[EXERCISE]
Rewrite the data below with "scientific name" swapped for "Latin name" everywhere it appears and every other word left as it is. Leave the pictures out of your answer.
━━━ RECORD SET
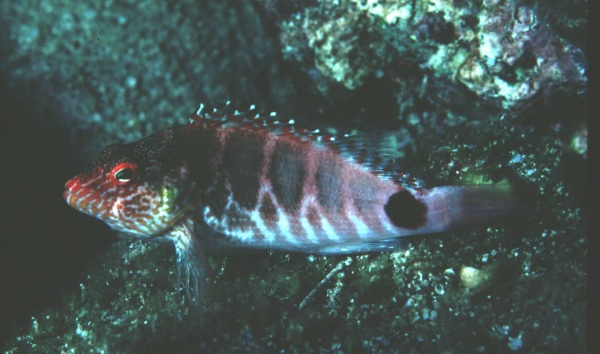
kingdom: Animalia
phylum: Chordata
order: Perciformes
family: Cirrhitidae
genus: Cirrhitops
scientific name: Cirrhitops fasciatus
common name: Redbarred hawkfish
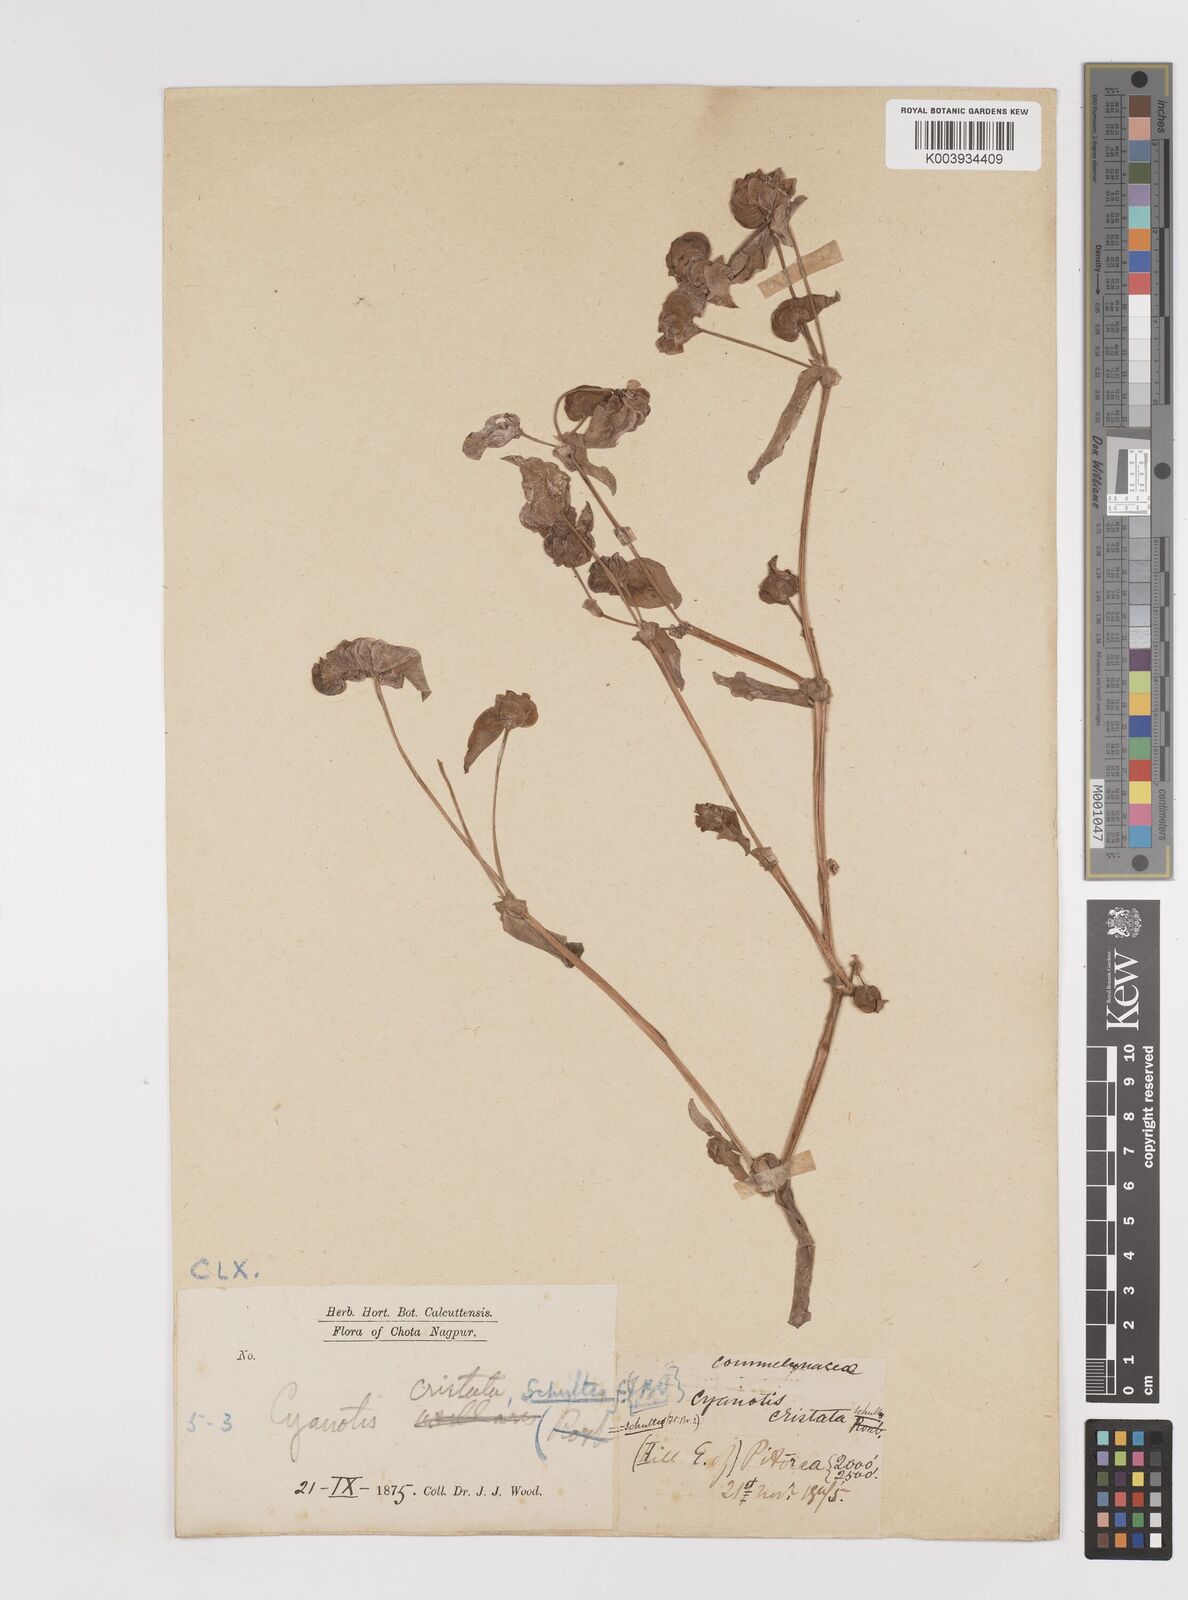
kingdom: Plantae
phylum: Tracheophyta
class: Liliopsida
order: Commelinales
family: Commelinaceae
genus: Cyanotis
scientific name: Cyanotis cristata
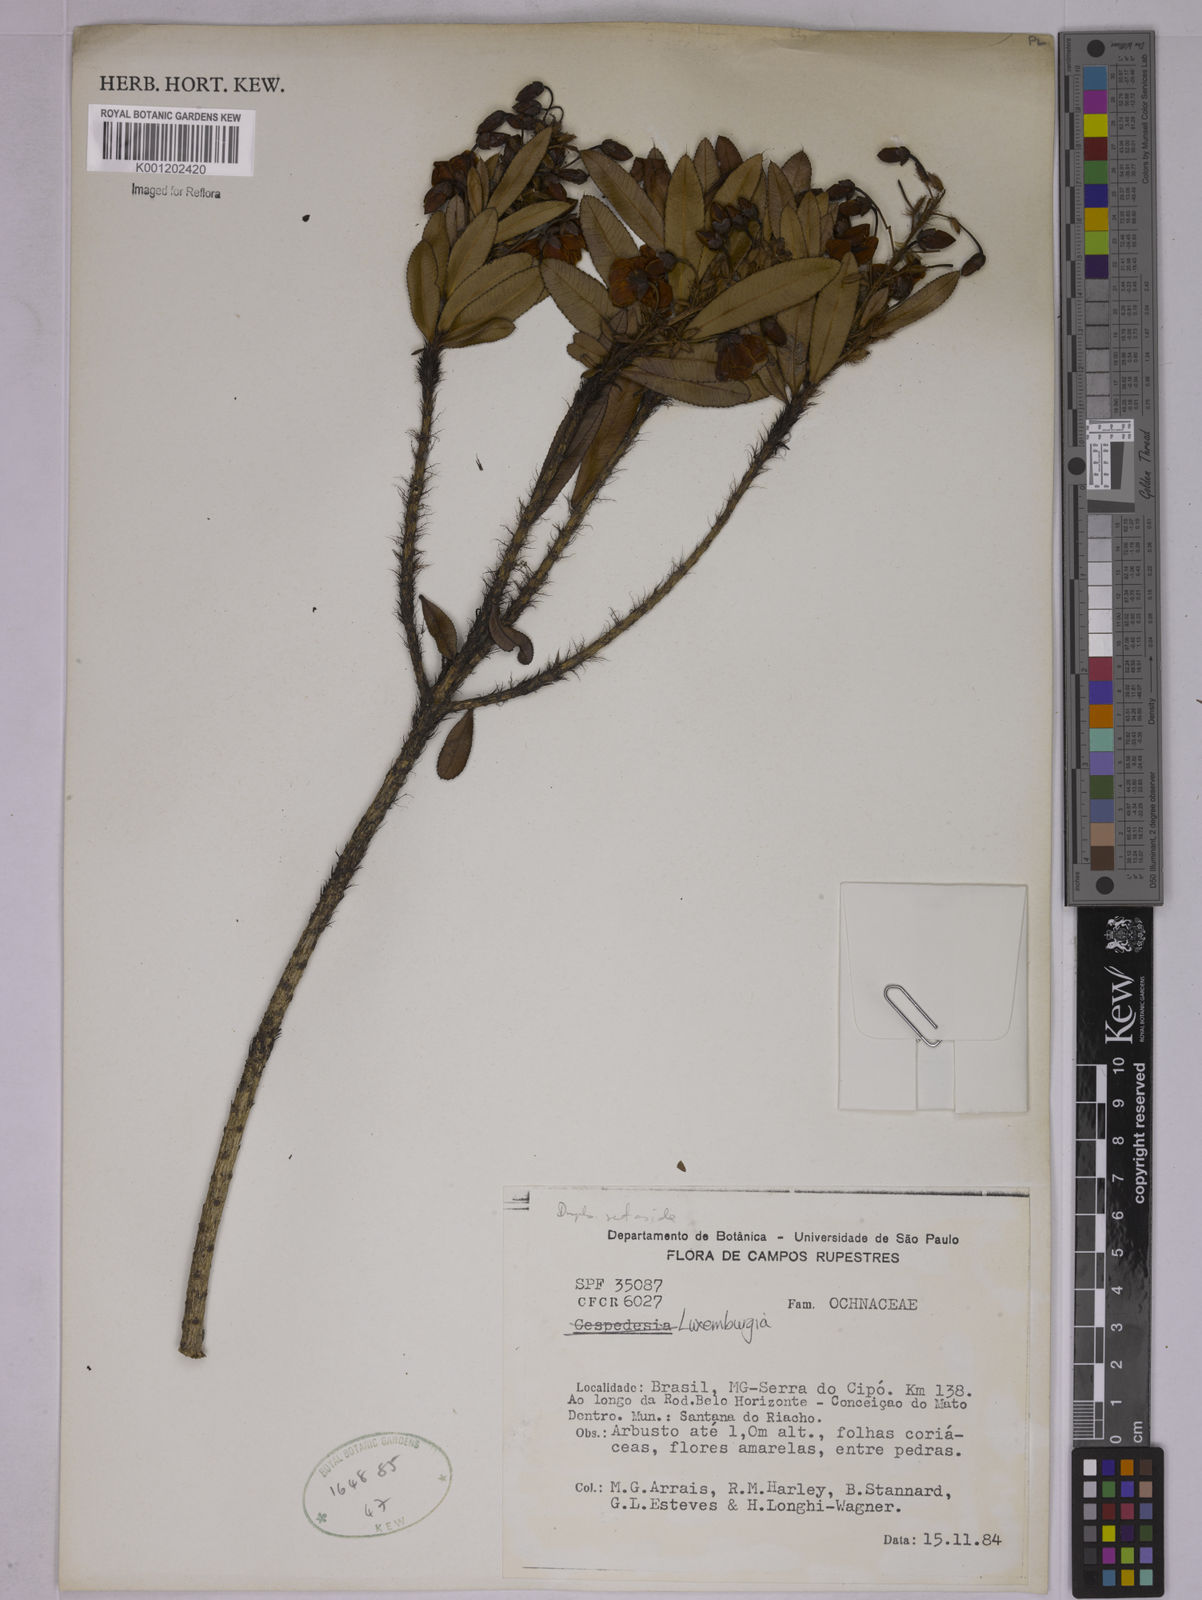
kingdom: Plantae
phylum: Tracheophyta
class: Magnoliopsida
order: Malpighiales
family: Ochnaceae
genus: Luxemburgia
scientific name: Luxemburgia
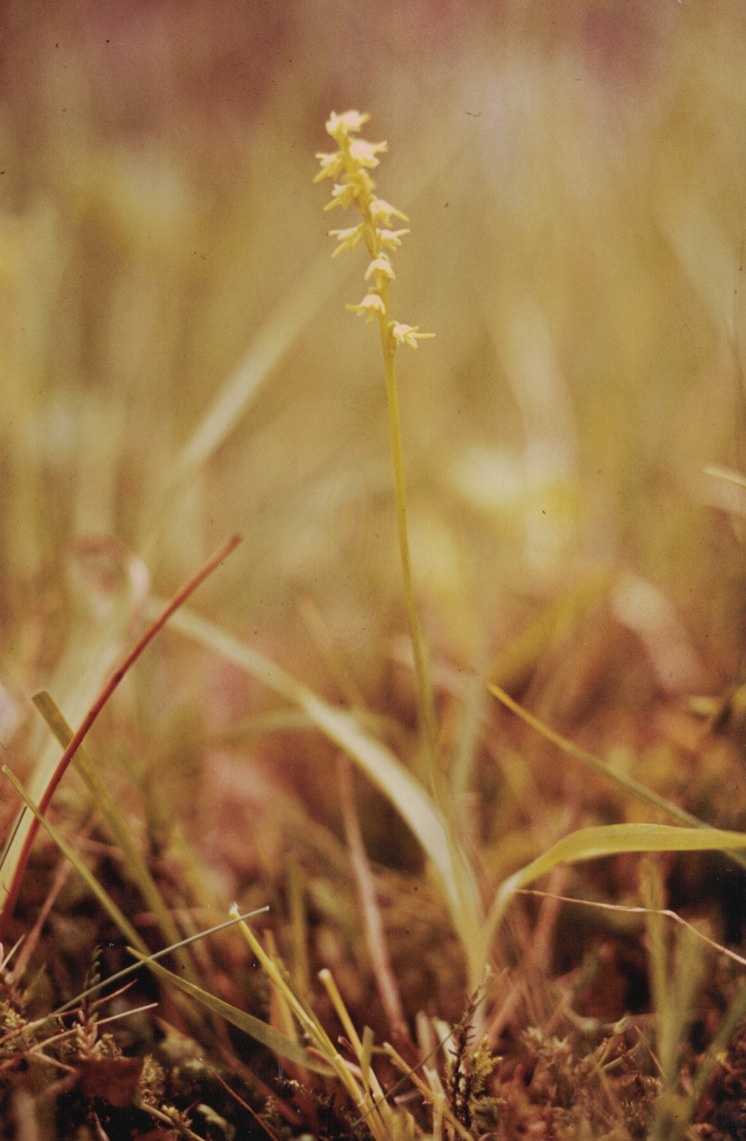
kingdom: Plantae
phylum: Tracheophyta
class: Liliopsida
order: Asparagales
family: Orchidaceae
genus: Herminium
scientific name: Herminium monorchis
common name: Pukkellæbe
━━━━━━
[EXPECTED OUTPUT]
kingdom: Animalia
phylum: Chordata
order: Perciformes
family: Cirrhitidae
genus: Cirrhitops
Latin name: Cirrhitops fasciatus
common name: Redbarred hawkfish
kingdom: Plantae
phylum: Tracheophyta
class: Liliopsida
order: Commelinales
family: Commelinaceae
genus: Cyanotis
Latin name: Cyanotis cristata
kingdom: Plantae
phylum: Tracheophyta
class: Magnoliopsida
order: Malpighiales
family: Ochnaceae
genus: Luxemburgia
Latin name: Luxemburgia
kingdom: Plantae
phylum: Tracheophyta
class: Liliopsida
order: Asparagales
family: Orchidaceae
genus: Herminium
Latin name: Herminium monorchis
common name: Pukkellæbe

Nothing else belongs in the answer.